[[ Text segment open ]]

Ponds and scrapes with the Sussex Flow Initiative

, 25 April 2022
Ponds and scrapes with the Sussex Flow Initiative
SFI pond initiative © Sam Buckland

By Sam Buckland

Project Officer, Sussex Flow Initiative 

I don’t know when my love of ponds started, maybe it stems from the complete immersion when my older brother pushed me into our grandparents’ ponds when we were little. Whatever the cause of my passion, I am hugely privileged that their creation and restoration forms part of my role on the Sussex Flow Initiative (SFI) project.

Working across the Ouse Catchment, I get to restore natural processes, like creating leaky dams to slow the flow in the absence of the beavers that our waterways are missing, to reconnecting rivers to their floodplains. Making space for water, over the last five years, SFI has created the equivalent area of open water habitats as about 71 tennis courts (19,200m2). I find it intoxicating revisiting these ponds and scrapes to see what vegetation has naturally colonised or what species have turned up.

[[ Text segment closed ]]

▶ **Tasks for this exercise**
**1)** Reproduce the Sussex Flow Initiative post on ponds and scrapes in full, word for word.
**2)** Extract every line of the entries below and copy each one unchanged.

[[ Material provided open ]]

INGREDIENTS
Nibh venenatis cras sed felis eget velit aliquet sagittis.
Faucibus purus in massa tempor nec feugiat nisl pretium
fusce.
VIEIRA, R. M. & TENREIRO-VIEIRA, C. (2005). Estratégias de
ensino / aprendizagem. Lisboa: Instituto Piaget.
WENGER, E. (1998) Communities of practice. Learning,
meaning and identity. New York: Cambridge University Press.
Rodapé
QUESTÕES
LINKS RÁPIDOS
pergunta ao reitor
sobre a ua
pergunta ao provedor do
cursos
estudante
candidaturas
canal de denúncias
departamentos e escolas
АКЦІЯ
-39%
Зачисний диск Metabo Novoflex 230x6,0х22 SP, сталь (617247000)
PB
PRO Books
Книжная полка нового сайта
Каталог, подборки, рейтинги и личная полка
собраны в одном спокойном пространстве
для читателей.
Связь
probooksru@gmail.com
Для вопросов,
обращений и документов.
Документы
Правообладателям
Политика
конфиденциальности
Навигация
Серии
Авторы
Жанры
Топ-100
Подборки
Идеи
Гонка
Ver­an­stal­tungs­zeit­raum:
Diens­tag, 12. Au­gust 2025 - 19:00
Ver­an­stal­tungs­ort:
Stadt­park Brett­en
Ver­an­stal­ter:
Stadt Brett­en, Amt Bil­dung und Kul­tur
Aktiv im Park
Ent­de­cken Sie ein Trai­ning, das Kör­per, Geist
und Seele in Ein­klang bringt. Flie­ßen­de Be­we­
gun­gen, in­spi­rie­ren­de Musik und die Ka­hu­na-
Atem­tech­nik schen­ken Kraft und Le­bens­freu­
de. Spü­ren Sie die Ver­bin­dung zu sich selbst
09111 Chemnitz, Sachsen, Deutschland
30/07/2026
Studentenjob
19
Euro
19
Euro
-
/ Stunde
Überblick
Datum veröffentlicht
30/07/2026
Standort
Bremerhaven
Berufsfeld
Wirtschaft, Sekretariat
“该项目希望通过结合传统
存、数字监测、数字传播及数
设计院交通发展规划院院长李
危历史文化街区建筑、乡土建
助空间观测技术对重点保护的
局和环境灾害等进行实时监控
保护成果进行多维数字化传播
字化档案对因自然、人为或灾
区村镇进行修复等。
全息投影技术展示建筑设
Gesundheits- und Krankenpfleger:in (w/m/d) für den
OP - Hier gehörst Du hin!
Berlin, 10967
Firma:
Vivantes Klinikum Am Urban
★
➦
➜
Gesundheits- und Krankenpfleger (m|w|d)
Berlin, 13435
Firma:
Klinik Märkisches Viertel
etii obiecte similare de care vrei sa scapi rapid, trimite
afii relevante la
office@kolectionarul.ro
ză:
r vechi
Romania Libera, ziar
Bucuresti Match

[[ Material provided closed ]]

▶ **Answer set**
**1)**
Ponds and scrapes with the Sussex Flow Initiative

, 25 April 2022
Ponds and scrapes with the Sussex Flow Initiative
SFI pond initiative © Sam Buckland

By Sam Buckland

Project Officer, Sussex Flow Initiative 

I don’t know when my love of ponds started, maybe it stems from the complete immersion when my older brother pushed me into our grandparents’ ponds when we were little. Whatever the cause of my passion, I am hugely privileged that their creation and restoration forms part of my role on the Sussex Flow Initiative (SFI) project.

Working across the Ouse Catchment, I get to restore natural processes, like creating leaky dams to slow the flow in the absence of the beavers that our waterways are missing, to reconnecting rivers to their floodplains. Making space for water, over the last five years, SFI has created the equivalent area of open water habitats as about 71 tennis courts (19,200m2). I find it intoxicating revisiting these ponds and scrapes to see what vegetation has naturally colonised or what species have turned up.

**2)**
INGREDIENTS
Nibh venenatis cras sed felis eget velit aliquet sagittis.
Faucibus purus in massa tempor nec feugiat nisl pretium
fusce.
VIEIRA, R. M. & TENREIRO-VIEIRA, C. (2005). Estratégias de
ensino / aprendizagem. Lisboa: Instituto Piaget.
WENGER, E. (1998) Communities of practice. Learning,
meaning and identity. New York: Cambridge University Press.
Rodapé
QUESTÕES
LINKS RÁPIDOS
pergunta ao reitor
sobre a ua
pergunta ao provedor do
cursos
estudante
candidaturas
canal de denúncias
departamentos e escolas
АКЦІЯ
-39%
Зачисний диск Metabo Novoflex 230x6,0х22 SP, сталь (617247000)
PB
PRO Books
Книжная полка нового сайта
Каталог, подборки, рейтинги и личная полка
собраны в одном спокойном пространстве
для читателей.
Связь
probooksru@gmail.com
Для вопросов,
обращений и документов.
Документы
Правообладателям
Политика
конфиденциальности
Навигация
Серии
Авторы
Жанры
Топ-100
Подборки
Идеи
Гонка
Ver­an­stal­tungs­zeit­raum:
Diens­tag, 12. Au­gust 2025 - 19:00
Ver­an­stal­tungs­ort:
Stadt­park Brett­en
Ver­an­stal­ter:
Stadt Brett­en, Amt Bil­dung und Kul­tur
Aktiv im Park
Ent­de­cken Sie ein Trai­ning, das Kör­per, Geist
und Seele in Ein­klang bringt. Flie­ßen­de Be­we­
gun­gen, in­spi­rie­ren­de Musik und die Ka­hu­na-
Atem­tech­nik schen­ken Kraft und Le­bens­freu­
de. Spü­ren Sie die Ver­bin­dung zu sich selbst
09111 Chemnitz, Sachsen, Deutschland
30/07/2026
Studentenjob
19
Euro
19
Euro
-
/ Stunde
Überblick
Datum veröffentlicht
30/07/2026
Standort
Bremerhaven
Berufsfeld
Wirtschaft, Sekretariat
“该项目希望通过结合传统
存、数字监测、数字传播及数
设计院交通发展规划院院长李
危历史文化街区建筑、乡土建
助空间观测技术对重点保护的
局和环境灾害等进行实时监控
保护成果进行多维数字化传播
字化档案对因自然、人为或灾
区村镇进行修复等。
全息投影技术展示建筑设
Gesundheits- und Krankenpfleger:in (w/m/d) für den
OP - Hier gehörst Du hin!
Berlin, 10967
Firma:
Vivantes Klinikum Am Urban
★
➦
➜
Gesundheits- und Krankenpfleger (m|w|d)
Berlin, 13435
Firma:
Klinik Märkisches Viertel
etii obiecte similare de care vrei sa scapi rapid, trimite
afii relevante la
office@kolectionarul.ro
ză:
r vechi
Romania Libera, ziar
Bucuresti Match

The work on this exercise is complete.